What to produce:
An exact copy of all the entries below is what this task needs.

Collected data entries
---+---

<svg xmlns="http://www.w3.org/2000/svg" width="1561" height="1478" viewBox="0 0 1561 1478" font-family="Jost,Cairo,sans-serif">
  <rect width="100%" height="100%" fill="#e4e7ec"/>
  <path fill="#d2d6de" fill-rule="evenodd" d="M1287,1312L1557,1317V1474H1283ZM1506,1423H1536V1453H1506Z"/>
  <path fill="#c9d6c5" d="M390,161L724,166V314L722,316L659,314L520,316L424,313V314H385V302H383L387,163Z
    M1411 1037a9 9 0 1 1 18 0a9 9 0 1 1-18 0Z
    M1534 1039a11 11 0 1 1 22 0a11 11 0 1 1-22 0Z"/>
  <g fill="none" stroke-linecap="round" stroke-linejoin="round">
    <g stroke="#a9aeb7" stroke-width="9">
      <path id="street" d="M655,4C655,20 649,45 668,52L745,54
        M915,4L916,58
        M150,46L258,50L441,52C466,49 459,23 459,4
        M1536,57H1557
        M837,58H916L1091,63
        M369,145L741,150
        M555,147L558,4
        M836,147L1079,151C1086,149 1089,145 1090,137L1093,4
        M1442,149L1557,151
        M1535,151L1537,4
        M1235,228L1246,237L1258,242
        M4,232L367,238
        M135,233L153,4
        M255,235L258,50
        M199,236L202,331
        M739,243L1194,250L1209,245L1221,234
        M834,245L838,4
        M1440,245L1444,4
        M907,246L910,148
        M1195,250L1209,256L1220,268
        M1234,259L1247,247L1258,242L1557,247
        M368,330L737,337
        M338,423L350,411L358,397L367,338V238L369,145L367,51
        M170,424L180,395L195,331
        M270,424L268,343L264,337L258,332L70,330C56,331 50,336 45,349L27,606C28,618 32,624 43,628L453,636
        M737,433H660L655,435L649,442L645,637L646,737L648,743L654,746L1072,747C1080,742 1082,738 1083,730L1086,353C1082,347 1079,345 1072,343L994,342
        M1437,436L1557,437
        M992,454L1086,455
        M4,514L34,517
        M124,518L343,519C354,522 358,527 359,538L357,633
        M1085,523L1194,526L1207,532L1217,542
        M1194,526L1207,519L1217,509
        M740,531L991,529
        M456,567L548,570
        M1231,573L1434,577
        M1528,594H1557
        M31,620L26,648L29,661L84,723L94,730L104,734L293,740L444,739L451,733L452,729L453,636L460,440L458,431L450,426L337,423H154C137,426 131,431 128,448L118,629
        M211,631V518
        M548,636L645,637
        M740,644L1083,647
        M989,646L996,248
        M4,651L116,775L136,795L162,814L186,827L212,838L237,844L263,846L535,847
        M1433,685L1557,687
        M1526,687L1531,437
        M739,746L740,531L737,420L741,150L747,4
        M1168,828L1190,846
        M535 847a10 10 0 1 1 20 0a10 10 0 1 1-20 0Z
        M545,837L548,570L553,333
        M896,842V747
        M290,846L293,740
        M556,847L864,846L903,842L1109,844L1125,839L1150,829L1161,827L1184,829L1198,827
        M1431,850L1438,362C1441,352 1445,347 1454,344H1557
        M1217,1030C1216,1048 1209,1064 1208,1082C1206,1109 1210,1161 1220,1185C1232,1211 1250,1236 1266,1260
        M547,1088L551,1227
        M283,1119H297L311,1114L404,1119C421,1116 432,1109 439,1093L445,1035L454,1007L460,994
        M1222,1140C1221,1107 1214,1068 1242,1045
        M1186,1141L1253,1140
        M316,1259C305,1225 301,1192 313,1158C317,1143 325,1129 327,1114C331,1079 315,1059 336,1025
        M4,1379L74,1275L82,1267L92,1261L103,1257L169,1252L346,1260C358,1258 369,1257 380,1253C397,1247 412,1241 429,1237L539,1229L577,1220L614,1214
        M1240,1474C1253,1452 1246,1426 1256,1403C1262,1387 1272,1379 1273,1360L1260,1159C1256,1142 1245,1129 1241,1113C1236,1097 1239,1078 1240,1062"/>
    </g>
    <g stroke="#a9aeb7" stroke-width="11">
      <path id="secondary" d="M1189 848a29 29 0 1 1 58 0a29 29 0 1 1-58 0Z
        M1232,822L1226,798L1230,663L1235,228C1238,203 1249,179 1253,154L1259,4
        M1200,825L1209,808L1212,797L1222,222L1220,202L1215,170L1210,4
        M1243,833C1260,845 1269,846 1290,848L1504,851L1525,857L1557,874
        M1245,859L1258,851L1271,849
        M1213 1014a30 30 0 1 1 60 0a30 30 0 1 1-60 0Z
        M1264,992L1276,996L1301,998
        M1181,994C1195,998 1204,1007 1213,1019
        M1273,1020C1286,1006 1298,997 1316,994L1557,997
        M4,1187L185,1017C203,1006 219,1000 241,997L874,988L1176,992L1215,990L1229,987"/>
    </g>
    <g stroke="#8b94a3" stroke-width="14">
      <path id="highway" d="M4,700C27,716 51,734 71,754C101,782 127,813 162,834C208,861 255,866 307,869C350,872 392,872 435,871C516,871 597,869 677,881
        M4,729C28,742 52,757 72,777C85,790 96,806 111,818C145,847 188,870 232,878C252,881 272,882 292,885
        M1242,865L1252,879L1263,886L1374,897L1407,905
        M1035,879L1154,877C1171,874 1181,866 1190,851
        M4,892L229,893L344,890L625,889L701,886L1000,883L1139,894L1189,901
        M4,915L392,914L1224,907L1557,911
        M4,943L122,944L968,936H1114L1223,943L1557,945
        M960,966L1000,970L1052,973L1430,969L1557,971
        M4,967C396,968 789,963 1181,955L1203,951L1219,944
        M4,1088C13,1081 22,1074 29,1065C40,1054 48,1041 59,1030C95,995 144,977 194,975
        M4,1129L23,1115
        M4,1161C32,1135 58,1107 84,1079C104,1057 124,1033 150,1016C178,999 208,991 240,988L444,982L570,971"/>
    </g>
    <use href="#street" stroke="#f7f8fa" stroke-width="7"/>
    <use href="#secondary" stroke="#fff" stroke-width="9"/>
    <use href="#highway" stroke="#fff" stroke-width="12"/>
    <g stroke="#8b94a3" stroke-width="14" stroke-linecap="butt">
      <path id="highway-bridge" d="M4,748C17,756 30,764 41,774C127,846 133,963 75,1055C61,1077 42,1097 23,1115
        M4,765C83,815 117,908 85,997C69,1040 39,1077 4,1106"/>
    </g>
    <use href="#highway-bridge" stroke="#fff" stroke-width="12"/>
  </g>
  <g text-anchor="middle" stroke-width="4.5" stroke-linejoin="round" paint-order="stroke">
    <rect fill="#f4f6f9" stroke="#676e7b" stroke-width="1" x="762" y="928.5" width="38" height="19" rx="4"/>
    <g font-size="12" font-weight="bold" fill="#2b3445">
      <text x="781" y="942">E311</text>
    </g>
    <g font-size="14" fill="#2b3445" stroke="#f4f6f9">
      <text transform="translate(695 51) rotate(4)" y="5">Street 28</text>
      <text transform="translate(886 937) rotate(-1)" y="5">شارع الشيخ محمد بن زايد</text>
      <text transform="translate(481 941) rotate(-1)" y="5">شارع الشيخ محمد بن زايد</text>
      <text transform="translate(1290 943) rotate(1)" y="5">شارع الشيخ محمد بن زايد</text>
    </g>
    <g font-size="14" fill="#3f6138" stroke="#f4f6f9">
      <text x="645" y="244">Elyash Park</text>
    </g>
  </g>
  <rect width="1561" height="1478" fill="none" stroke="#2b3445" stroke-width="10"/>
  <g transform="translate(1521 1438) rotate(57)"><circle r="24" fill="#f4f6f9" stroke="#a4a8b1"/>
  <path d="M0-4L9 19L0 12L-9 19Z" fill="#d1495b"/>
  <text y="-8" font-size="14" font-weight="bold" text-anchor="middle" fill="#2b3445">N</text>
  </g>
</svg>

---+---

Written solution:
<svg xmlns="http://www.w3.org/2000/svg" width="1561" height="1478" viewBox="0 0 1561 1478" font-family="Jost,Cairo,sans-serif">
  <rect width="100%" height="100%" fill="#e4e7ec"/>
  <path fill="#d2d6de" fill-rule="evenodd" d="M1287,1312L1557,1317V1474H1283ZM1506,1423H1536V1453H1506Z"/>
  <path fill="#c9d6c5" d="M390,161L724,166V314L722,316L659,314L520,316L424,313V314H385V302H383L387,163Z
    M1411 1037a9 9 0 1 1 18 0a9 9 0 1 1-18 0Z
    M1534 1039a11 11 0 1 1 22 0a11 11 0 1 1-22 0Z"/>
  <g fill="none" stroke-linecap="round" stroke-linejoin="round">
    <g stroke="#a9aeb7" stroke-width="9">
      <path id="street" d="M655,4C655,20 649,45 668,52L745,54
        M915,4L916,58
        M150,46L258,50L441,52C466,49 459,23 459,4
        M1536,57H1557
        M837,58H916L1091,63
        M369,145L741,150
        M555,147L558,4
        M836,147L1079,151C1086,149 1089,145 1090,137L1093,4
        M1442,149L1557,151
        M1535,151L1537,4
        M1235,228L1246,237L1258,242
        M4,232L367,238
        M135,233L153,4
        M255,235L258,50
        M199,236L202,331
        M739,243L1194,250L1209,245L1221,234
        M834,245L838,4
        M1440,245L1444,4
        M907,246L910,148
        M1195,250L1209,256L1220,268
        M1234,259L1247,247L1258,242L1557,247
        M368,330L737,337
        M338,423L350,411L358,397L367,338V238L369,145L367,51
        M170,424L180,395L195,331
        M270,424L268,343L264,337L258,332L70,330C56,331 50,336 45,349L27,606C28,618 32,624 43,628L453,636
        M737,433H660L655,435L649,442L645,637L646,737L648,743L654,746L1072,747C1080,742 1082,738 1083,730L1086,353C1082,347 1079,345 1072,343L994,342
        M1437,436L1557,437
        M992,454L1086,455
        M4,514L34,517
        M124,518L343,519C354,522 358,527 359,538L357,633
        M1085,523L1194,526L1207,532L1217,542
        M1194,526L1207,519L1217,509
        M740,531L991,529
        M456,567L548,570
        M1231,573L1434,577
        M1528,594H1557
        M31,620L26,648L29,661L84,723L94,730L104,734L293,740L444,739L451,733L452,729L453,636L460,440L458,431L450,426L337,423H154C137,426 131,431 128,448L118,629
        M211,631V518
        M548,636L645,637
        M740,644L1083,647
        M989,646L996,248
        M4,651L116,775L136,795L162,814L186,827L212,838L237,844L263,846L535,847
        M1433,685L1557,687
        M1526,687L1531,437
        M739,746L740,531L737,420L741,150L747,4
        M1168,828L1190,846
        M535 847a10 10 0 1 1 20 0a10 10 0 1 1-20 0Z
        M545,837L548,570L553,333
        M896,842V747
        M290,846L293,740
        M556,847L864,846L903,842L1109,844L1125,839L1150,829L1161,827L1184,829L1198,827
        M1431,850L1438,362C1441,352 1445,347 1454,344H1557
        M1217,1030C1216,1048 1209,1064 1208,1082C1206,1109 1210,1161 1220,1185C1232,1211 1250,1236 1266,1260
        M547,1088L551,1227
        M283,1119H297L311,1114L404,1119C421,1116 432,1109 439,1093L445,1035L454,1007L460,994
        M1222,1140C1221,1107 1214,1068 1242,1045
        M1186,1141L1253,1140
        M316,1259C305,1225 301,1192 313,1158C317,1143 325,1129 327,1114C331,1079 315,1059 336,1025
        M4,1379L74,1275L82,1267L92,1261L103,1257L169,1252L346,1260C358,1258 369,1257 380,1253C397,1247 412,1241 429,1237L539,1229L577,1220L614,1214
        M1240,1474C1253,1452 1246,1426 1256,1403C1262,1387 1272,1379 1273,1360L1260,1159C1256,1142 1245,1129 1241,1113C1236,1097 1239,1078 1240,1062"/>
    </g>
    <g stroke="#a9aeb7" stroke-width="11">
      <path id="secondary" d="M1189 848a29 29 0 1 1 58 0a29 29 0 1 1-58 0Z
        M1232,822L1226,798L1230,663L1235,228C1238,203 1249,179 1253,154L1259,4
        M1200,825L1209,808L1212,797L1222,222L1220,202L1215,170L1210,4
        M1243,833C1260,845 1269,846 1290,848L1504,851L1525,857L1557,874
        M1245,859L1258,851L1271,849
        M1213 1014a30 30 0 1 1 60 0a30 30 0 1 1-60 0Z
        M1264,992L1276,996L1301,998
        M1181,994C1195,998 1204,1007 1213,1019
        M1273,1020C1286,1006 1298,997 1316,994L1557,997
        M4,1187L185,1017C203,1006 219,1000 241,997L874,988L1176,992L1215,990L1229,987"/>
    </g>
    <g stroke="#8b94a3" stroke-width="14">
      <path id="highway" d="M4,700C27,716 51,734 71,754C101,782 127,813 162,834C208,861 255,866 307,869C350,872 392,872 435,871C516,871 597,869 677,881
        M4,729C28,742 52,757 72,777C85,790 96,806 111,818C145,847 188,870 232,878C252,881 272,882 292,885
        M1242,865L1252,879L1263,886L1374,897L1407,905
        M1035,879L1154,877C1171,874 1181,866 1190,851
        M4,892L229,893L344,890L625,889L701,886L1000,883L1139,894L1189,901
        M4,915L392,914L1224,907L1557,911
        M4,943L122,944L968,936H1114L1223,943L1557,945
        M960,966L1000,970L1052,973L1430,969L1557,971
        M4,967C396,968 789,963 1181,955L1203,951L1219,944
        M4,1088C13,1081 22,1074 29,1065C40,1054 48,1041 59,1030C95,995 144,977 194,975
        M4,1129L23,1115
        M4,1161C32,1135 58,1107 84,1079C104,1057 124,1033 150,1016C178,999 208,991 240,988L444,982L570,971"/>
    </g>
    <use href="#street" stroke="#f7f8fa" stroke-width="7"/>
    <use href="#secondary" stroke="#fff" stroke-width="9"/>
    <use href="#highway" stroke="#fff" stroke-width="12"/>
    <g stroke="#8b94a3" stroke-width="14" stroke-linecap="butt">
      <path id="highway-bridge" d="M4,748C17,756 30,764 41,774C127,846 133,963 75,1055C61,1077 42,1097 23,1115
        M4,765C83,815 117,908 85,997C69,1040 39,1077 4,1106"/>
    </g>
    <use href="#highway-bridge" stroke="#fff" stroke-width="12"/>
  </g>
  <g text-anchor="middle" stroke-width="4.5" stroke-linejoin="round" paint-order="stroke">
    <rect fill="#f4f6f9" stroke="#676e7b" stroke-width="1" x="762" y="928.5" width="38" height="19" rx="4"/>
    <g font-size="12" font-weight="bold" fill="#2b3445">
      <text x="781" y="942">E311</text>
    </g>
    <g font-size="14" fill="#2b3445" stroke="#f4f6f9">
      <text transform="translate(695 51) rotate(4)" y="5">Street 28</text>
      <text transform="translate(886 937) rotate(-1)" y="5">شارع الشيخ محمد بن زايد</text>
      <text transform="translate(481 941) rotate(-1)" y="5">شارع الشيخ محمد بن زايد</text>
      <text transform="translate(1290 943) rotate(1)" y="5">شارع الشيخ محمد بن زايد</text>
    </g>
    <g font-size="14" fill="#3f6138" stroke="#f4f6f9">
      <text x="645" y="244">Elyash Park</text>
    </g>
  </g>
  <rect width="1561" height="1478" fill="none" stroke="#2b3445" stroke-width="10"/>
  <g transform="translate(1521 1438) rotate(57)"><circle r="24" fill="#f4f6f9" stroke="#a4a8b1"/>
  <path d="M0-4L9 19L0 12L-9 19Z" fill="#d1495b"/>
  <text y="-8" font-size="14" font-weight="bold" text-anchor="middle" fill="#2b3445">N</text>
  </g>
</svg>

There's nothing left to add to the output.